Durant l’élection fédérale de 2025, nous en avons entendu beaucoup sur les différents problèmes qui ont causé la crise du logement au Canada, mais il n’y avait qu’une solution mentionnée : “Bâtir plus.” Est-ce vraiment si simple?

La journée du déménagement vient de se terminer, et alors que des milliers de personnes s’installent dans leur nouveau domicile, un nombre grandissant se trouvent aussi sur le précipice d’être à la rue.

Le coût du logement a presque doublé à travers le Canada dans la dernière décennie. Entretemps, la population itinérante de Montréal a augmenté de 33% entre 2018 et 2022, avec une population approximative de 4690 personnes, selon une étude du Centraide du Grand Montréal.
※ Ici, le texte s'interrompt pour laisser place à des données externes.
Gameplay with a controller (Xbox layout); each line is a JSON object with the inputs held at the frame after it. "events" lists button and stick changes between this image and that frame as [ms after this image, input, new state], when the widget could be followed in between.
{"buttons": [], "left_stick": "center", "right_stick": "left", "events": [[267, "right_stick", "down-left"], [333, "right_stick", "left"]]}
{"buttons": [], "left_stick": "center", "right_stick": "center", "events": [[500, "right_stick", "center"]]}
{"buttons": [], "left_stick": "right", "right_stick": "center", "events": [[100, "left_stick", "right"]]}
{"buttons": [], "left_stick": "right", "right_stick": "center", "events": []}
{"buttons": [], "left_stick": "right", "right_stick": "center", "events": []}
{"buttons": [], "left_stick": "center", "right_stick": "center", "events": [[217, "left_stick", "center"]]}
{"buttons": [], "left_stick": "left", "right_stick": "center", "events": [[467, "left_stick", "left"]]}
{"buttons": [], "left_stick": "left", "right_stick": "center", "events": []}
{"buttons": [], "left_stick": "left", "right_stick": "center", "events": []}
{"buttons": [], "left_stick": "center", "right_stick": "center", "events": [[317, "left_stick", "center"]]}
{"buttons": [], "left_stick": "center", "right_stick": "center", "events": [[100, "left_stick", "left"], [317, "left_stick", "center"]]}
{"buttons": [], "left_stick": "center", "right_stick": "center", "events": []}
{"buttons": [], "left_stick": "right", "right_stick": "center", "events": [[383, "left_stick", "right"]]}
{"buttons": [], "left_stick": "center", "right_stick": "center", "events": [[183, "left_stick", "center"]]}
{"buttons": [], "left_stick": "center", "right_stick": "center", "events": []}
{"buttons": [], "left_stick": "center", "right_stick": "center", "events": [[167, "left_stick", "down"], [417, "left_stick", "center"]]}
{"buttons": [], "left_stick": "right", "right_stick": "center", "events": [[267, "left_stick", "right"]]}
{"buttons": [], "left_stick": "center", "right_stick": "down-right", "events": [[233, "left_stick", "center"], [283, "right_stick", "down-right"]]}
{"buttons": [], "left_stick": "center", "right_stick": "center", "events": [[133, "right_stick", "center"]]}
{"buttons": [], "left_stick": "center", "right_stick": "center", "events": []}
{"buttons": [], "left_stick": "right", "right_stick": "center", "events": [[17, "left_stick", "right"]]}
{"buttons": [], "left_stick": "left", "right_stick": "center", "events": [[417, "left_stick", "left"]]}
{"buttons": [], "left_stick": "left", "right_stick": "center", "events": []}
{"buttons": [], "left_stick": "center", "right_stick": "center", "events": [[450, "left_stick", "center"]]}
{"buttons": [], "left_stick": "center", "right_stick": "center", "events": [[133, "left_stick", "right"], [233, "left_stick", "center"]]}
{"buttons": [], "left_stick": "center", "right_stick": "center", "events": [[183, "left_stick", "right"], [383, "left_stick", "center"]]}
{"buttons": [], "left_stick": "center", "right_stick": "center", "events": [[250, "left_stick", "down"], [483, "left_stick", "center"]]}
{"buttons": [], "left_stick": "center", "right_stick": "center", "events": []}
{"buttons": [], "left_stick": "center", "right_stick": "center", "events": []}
Les experts affirment qu’un manque de logements abordables est un des facteurs principaux qui poussent les gens vers la rue.

Un survivant de la crise

Hussein a quitté le Koweït après l’invasion armée de l’Iraq en 1990, en choisissant Montréal comme lieu pour redémarrer sa vie. Hussein est ensuite allé à Toronto en 1998 pour une grosse promotion, avant de finalement revenir à Montréal en 2023, le cœur rempli d’espoir. 

Malgré des problèmes médicaux, incluant sa lutte contre le diabète, un diagnostic de cancer récent et un AVC qui a affecté sa capacité à travailler et ramener un salaire, il se considérait chanceux d’avoir trouvé un appartement à une chambre pour 950$ où il était en très bons termes avec le propriétaire.

Tout cela a changé en juillet de l’année passée quand de nouveaux propriétaires ont acheté son complexe et augmenté son loyer à 1500$. Il affirme qu’ils l’ont harcelé parce qu’il ne pouvait pas payer. Cette épreuve combinée à sa santé fragile l’a grandement affecté. “J’ai même fait deux tentatives de suicide,” rajoute-t-il. “J’étais dans une période très sombre à l’époque.”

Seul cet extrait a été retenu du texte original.